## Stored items
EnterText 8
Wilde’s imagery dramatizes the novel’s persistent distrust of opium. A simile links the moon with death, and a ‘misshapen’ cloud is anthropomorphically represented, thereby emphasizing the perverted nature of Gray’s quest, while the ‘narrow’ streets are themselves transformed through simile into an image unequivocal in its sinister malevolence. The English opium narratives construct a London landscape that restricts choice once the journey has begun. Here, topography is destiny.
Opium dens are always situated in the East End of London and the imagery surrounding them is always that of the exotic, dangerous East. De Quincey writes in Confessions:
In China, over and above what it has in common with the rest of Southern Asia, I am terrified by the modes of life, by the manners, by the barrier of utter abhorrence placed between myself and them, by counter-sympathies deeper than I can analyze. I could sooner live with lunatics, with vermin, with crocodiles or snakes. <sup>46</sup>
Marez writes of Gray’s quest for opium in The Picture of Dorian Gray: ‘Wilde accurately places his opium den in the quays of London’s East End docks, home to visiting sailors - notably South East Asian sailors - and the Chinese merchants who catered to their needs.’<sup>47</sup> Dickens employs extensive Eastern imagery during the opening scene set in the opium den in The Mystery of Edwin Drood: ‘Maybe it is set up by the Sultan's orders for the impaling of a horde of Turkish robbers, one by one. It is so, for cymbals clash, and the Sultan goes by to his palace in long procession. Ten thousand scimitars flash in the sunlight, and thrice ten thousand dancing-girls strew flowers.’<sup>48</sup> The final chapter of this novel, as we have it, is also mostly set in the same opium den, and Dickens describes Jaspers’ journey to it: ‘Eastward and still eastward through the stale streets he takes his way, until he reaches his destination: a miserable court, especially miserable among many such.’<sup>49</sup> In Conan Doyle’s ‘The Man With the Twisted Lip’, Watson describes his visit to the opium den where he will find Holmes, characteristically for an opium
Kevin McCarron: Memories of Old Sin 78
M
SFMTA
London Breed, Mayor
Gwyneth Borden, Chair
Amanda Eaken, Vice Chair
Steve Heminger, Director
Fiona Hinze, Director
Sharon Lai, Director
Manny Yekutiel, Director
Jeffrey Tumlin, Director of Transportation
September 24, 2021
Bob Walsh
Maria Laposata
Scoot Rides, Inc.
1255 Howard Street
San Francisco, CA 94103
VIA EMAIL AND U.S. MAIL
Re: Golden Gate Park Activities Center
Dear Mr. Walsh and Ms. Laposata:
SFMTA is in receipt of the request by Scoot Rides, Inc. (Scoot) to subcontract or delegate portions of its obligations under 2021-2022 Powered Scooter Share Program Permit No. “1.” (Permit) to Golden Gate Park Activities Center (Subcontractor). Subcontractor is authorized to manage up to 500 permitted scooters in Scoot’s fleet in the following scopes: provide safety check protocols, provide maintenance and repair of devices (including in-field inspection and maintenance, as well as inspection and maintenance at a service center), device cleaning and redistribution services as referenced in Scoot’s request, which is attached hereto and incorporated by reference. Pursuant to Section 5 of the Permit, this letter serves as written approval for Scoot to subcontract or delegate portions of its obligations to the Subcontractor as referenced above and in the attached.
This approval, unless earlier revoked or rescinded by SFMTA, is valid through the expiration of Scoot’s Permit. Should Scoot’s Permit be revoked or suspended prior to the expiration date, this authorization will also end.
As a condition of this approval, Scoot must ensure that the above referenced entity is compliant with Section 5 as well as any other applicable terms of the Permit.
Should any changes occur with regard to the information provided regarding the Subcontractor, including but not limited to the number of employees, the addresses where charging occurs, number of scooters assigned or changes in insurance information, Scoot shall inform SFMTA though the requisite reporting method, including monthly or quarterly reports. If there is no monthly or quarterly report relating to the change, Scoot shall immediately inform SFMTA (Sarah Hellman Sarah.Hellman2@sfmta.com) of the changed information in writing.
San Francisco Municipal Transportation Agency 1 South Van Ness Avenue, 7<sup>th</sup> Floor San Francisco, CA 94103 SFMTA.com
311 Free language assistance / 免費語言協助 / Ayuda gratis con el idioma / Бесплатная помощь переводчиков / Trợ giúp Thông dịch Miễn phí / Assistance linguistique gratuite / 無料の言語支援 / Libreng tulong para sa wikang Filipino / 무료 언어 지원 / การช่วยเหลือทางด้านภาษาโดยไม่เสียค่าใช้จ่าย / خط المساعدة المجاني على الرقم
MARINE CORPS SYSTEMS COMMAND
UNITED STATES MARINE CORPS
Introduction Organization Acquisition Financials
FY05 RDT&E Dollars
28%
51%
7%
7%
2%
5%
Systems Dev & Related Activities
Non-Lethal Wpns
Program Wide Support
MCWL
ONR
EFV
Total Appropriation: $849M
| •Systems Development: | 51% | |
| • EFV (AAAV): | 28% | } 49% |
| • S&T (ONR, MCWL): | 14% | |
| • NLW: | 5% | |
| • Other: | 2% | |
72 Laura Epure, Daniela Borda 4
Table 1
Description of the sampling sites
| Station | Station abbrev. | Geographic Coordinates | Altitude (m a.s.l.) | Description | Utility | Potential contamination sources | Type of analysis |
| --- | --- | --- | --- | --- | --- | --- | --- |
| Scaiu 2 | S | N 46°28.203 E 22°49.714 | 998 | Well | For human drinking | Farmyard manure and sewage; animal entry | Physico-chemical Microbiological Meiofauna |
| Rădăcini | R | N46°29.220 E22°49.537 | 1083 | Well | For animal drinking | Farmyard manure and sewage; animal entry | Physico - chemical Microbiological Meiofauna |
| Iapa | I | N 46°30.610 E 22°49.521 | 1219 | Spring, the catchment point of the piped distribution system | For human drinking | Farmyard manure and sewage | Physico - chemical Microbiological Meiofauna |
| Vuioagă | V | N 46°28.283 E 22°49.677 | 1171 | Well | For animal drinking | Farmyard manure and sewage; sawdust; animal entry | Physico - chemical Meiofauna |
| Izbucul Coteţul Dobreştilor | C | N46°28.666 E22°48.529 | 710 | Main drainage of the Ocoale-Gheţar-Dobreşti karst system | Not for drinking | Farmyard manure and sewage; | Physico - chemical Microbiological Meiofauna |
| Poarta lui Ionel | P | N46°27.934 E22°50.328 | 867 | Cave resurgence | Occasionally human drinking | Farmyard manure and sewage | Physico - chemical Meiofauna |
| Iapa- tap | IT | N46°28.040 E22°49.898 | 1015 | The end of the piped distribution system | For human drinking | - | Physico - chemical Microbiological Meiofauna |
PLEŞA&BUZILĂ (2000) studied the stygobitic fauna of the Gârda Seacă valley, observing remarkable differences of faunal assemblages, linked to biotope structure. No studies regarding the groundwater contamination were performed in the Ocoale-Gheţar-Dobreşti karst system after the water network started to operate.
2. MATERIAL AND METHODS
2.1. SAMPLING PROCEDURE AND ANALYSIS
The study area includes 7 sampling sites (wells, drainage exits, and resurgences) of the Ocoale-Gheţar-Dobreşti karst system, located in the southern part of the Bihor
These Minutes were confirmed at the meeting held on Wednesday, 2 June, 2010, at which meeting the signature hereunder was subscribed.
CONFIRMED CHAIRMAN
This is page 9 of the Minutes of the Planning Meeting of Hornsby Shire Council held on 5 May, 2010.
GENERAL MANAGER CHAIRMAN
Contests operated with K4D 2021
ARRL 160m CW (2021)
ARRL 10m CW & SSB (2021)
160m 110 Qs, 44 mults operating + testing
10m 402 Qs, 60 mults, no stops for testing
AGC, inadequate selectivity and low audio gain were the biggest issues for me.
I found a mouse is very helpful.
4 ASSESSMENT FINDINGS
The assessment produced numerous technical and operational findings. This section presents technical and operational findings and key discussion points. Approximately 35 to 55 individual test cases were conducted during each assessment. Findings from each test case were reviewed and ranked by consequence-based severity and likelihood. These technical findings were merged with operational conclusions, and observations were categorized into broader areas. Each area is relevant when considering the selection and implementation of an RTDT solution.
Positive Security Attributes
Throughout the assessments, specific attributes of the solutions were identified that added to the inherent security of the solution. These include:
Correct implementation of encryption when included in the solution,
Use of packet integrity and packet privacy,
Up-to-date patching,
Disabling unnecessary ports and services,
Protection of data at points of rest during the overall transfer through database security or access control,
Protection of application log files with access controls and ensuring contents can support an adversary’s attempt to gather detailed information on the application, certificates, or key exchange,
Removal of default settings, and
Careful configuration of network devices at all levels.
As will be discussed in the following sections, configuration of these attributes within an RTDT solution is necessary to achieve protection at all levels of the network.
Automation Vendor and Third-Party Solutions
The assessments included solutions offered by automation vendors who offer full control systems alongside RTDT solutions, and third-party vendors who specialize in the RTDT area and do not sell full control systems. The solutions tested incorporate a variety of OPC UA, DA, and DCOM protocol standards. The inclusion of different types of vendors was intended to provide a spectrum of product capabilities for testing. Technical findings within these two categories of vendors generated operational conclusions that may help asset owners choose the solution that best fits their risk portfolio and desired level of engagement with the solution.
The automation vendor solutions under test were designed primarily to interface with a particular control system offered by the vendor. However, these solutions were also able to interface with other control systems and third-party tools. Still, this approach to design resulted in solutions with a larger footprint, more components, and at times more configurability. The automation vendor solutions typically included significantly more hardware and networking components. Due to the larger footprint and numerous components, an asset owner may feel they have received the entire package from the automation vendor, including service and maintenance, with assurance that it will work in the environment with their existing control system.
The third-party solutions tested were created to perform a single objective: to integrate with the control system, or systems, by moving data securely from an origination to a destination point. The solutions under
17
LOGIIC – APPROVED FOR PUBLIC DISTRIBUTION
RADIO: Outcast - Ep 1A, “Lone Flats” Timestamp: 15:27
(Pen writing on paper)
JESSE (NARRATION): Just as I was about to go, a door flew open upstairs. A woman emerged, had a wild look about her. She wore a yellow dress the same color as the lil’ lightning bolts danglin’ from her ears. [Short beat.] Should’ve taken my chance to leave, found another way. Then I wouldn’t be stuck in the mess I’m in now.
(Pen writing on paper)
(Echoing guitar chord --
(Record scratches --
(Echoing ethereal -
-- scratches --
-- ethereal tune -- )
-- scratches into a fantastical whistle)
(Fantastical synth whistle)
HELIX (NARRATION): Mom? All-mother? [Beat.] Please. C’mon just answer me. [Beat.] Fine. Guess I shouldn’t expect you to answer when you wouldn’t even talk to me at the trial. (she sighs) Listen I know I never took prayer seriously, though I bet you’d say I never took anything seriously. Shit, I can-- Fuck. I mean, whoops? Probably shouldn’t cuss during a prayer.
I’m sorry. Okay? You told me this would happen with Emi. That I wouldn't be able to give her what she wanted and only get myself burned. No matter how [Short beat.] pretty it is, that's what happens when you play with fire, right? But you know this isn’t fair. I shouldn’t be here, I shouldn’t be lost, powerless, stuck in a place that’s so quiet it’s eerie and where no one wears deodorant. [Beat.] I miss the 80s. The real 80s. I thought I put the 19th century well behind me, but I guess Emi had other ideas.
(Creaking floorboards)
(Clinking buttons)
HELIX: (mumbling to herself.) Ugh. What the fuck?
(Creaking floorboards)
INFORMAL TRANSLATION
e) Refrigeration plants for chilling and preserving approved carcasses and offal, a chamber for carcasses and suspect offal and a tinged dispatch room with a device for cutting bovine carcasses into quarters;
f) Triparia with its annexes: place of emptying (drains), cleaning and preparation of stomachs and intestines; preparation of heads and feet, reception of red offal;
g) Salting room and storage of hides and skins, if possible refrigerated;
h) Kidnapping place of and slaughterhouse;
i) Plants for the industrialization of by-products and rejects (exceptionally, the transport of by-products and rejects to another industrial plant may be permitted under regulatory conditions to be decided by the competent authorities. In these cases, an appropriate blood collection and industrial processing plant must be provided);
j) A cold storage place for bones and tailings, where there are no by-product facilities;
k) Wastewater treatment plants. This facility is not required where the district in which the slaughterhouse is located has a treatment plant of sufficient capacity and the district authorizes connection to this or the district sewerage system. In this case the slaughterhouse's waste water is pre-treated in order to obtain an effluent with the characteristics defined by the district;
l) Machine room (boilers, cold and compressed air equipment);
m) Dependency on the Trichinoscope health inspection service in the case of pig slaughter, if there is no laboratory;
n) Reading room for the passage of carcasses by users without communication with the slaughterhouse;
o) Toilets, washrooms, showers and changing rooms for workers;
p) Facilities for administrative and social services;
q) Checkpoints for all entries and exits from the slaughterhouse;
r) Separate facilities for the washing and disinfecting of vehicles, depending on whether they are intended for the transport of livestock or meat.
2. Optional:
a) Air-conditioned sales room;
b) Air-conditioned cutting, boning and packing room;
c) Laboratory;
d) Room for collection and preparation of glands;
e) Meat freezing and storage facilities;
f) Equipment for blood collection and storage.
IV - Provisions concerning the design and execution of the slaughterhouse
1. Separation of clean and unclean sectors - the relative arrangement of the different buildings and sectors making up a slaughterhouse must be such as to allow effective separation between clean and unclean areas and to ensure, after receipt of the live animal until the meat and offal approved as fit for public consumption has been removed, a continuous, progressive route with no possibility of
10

## Try it
Show the lines above with "Gate".

## Exercise output
Re: Golden Gate Park Activities Center
SFMTA is in receipt of the request by Scoot Rides, Inc. (Scoot) to subcontract or delegate portions of its obligations under 2021-2022 Powered Scooter Share Program Permit No. “1.” (Permit) to Golden Gate Park Activities Center (Subcontractor). Subcontractor is authorized to manage up to 500 permitted scooters in Scoot’s fleet in the following scopes: provide safety check protocols, provide maintenance and repair of devices (including in-field inspection and maintenance, as well as inspection and maintenance at a service center), device cleaning and redistribution services as referenced in Scoot’s request, which is attached hereto and incorporated by reference. Pursuant to Section 5 of the Permit, this letter serves as written approval for Scoot to subcontract or delegate portions of its obligations to the Subcontractor as referenced above and in the attached.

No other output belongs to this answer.